Rawhide Down_ The Near Assassination of Ronald Reagan - Del Quentin Wilber [45]
Now Fischer was sure something terrible had happened. Holding back tears, he started to pray, for Reagan and for the men left behind at the Hilton. He couldn’t stop his hands from shaking.
* * *
A FEW BLOCKS away, in the Secret Service command post underneath the Oval Office, Agent Joe Trainor was monitoring traffic on police and Secret Service radios and a stack of scanners. Once Ray Shaddick reported the shooting, the radios went berserk, and he had called a supervisor into the room to help him. Trainor could barely make out what people were saying through the screeching of sirens. As soon as he learned that the president’s limousine was on its way back to the White House, he spoke by phone with the uniformed division of the Secret Service. He had to make sure the limousine could get inside the White House perimeter quickly. “Open all the gates,” he told an officer.
A minute later, when Trainor heard that the motorcade was heading to George Washington University Hospital instead, he picked up the phone again and asked the White House signal operator to patch him through to a special telephone in GW’s emergency room.
“Hold on for a second,” the operator said.
While he waited, Trainor heard Shaddick’s voice speak from the radio in front of him asking if he had heard the transmissions about going to GW.
Trainor replied that he had and that he was calling GW now.
Just then a woman answered the phone Trainor was holding to his ear. He presumed it was a nurse in the emergency room.
“This is Agent Trainor at the White House,” he said. “The president is en route to the emergency room.”
“Has he been shot?”
“I’m not sure,” Trainor said. “I don’t think so. Three other people may have been wounded and are also en route. Tell every doctor to get to the emergency room. And please make sure a stretcher is ready at the entrance.”
* * *
AS THE MOTORCADE neared GW, Drew Unrue asked Jerry Parr if they should head the wrong way around the traffic circle in front of the hospital to save time. “No, go around the circle,” Parr said. He didn’t want to risk crashing into oncoming traffic.
Tires squealing, the Lincoln sped around the circle and jerked to a stop in front of the emergency room doors, its right side facing the hospital entrance.
Parr looked out the window. No one was waiting for them.
The two agents with Uzis jumped from the running boards of the follow-up car, and Ray Shaddick leaped from its passenger seat. Shaddick opened the back right door of the presidential limousine; Parr slipped past the president and got out first, then put his hand out for the president.
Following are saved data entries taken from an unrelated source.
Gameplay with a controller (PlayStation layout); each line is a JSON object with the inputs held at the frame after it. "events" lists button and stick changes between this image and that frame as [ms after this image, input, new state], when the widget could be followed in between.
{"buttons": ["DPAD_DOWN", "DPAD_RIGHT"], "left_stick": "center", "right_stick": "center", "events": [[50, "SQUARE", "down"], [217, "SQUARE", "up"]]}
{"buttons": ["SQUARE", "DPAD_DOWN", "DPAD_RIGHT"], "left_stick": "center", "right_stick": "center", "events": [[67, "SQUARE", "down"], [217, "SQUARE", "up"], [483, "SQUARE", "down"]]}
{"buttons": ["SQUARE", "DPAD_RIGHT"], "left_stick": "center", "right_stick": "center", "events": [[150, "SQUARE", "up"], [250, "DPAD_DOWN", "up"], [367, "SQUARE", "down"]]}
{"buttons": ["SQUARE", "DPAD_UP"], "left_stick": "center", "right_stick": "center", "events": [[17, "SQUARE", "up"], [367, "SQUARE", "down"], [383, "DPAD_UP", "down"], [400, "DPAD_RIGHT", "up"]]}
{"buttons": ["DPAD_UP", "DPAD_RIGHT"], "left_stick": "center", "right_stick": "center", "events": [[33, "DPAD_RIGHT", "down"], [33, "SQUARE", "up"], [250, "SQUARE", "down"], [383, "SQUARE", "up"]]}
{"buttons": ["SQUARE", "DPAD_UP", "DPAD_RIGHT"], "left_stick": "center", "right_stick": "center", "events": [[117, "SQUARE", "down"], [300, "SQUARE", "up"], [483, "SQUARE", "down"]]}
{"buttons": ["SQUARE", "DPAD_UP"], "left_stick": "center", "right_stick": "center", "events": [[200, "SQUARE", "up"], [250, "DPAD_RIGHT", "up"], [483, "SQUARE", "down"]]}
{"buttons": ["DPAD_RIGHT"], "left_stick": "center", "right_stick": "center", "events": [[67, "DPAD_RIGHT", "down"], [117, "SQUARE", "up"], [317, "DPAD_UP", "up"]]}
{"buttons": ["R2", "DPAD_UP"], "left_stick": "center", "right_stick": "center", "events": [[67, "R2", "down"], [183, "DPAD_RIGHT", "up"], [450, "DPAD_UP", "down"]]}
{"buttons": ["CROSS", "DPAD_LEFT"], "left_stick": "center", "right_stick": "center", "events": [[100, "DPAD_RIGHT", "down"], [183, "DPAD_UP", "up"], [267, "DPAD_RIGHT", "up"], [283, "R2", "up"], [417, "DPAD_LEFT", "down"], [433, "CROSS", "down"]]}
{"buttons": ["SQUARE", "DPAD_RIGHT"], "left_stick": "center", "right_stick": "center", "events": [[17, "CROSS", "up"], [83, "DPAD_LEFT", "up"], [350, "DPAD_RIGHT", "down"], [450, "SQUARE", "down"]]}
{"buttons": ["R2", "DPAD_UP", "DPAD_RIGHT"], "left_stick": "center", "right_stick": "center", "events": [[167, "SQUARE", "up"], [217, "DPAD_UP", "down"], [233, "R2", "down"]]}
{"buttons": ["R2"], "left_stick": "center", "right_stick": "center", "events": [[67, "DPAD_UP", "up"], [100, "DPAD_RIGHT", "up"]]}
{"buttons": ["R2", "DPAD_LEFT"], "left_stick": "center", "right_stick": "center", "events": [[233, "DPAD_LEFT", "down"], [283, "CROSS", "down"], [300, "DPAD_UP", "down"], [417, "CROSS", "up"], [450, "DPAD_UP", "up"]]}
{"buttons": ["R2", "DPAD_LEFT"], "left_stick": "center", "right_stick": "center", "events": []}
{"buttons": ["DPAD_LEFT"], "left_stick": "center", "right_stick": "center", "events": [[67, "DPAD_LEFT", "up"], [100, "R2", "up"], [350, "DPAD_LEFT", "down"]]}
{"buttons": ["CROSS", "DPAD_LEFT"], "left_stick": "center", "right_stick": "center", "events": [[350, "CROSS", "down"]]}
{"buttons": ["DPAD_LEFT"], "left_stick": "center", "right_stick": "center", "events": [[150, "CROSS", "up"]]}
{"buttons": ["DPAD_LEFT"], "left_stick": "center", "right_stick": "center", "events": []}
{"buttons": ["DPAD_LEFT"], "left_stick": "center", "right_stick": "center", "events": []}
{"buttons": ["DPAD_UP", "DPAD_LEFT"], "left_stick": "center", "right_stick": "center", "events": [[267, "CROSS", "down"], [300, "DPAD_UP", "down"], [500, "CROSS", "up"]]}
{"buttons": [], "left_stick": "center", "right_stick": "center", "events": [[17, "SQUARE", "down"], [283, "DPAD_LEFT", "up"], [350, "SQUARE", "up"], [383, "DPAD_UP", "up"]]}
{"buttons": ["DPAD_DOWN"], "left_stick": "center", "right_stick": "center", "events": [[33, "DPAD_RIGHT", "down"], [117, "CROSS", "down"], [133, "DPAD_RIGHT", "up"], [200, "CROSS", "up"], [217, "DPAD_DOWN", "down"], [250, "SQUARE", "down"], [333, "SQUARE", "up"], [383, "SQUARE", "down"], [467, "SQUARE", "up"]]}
Reagan shook his head, as if to say “I can do it myself.”
I guess he wants to be a cowboy, Parr thought, momentarily reassured that the president seemed to be strong enough to get out of the limousine under his own power.
Mary Ann Gordon and Dan Ruge emerged from the spare limousine, and a moment later Mike Deaver, David Fischer, and the military aide got out of the control car. They all moved quickly toward the president’s limousine.
Reagan climbed out of the Lincoln and stood up. He steadied himself and hitched up his pants, a reflex that Deaver and Fischer had seen hundreds of times.
So far, so good, thought Deaver.
Fischer felt less sanguine: he thought Reagan looked sick and gray. But Fischer could see that his boss was determined to walk unaided through the ER doors.
Parr took a position to the president’s left, Shaddick to his right. Others stood nearby while an agent went ahead to run interference and scout for trouble in the hospital’s hallway.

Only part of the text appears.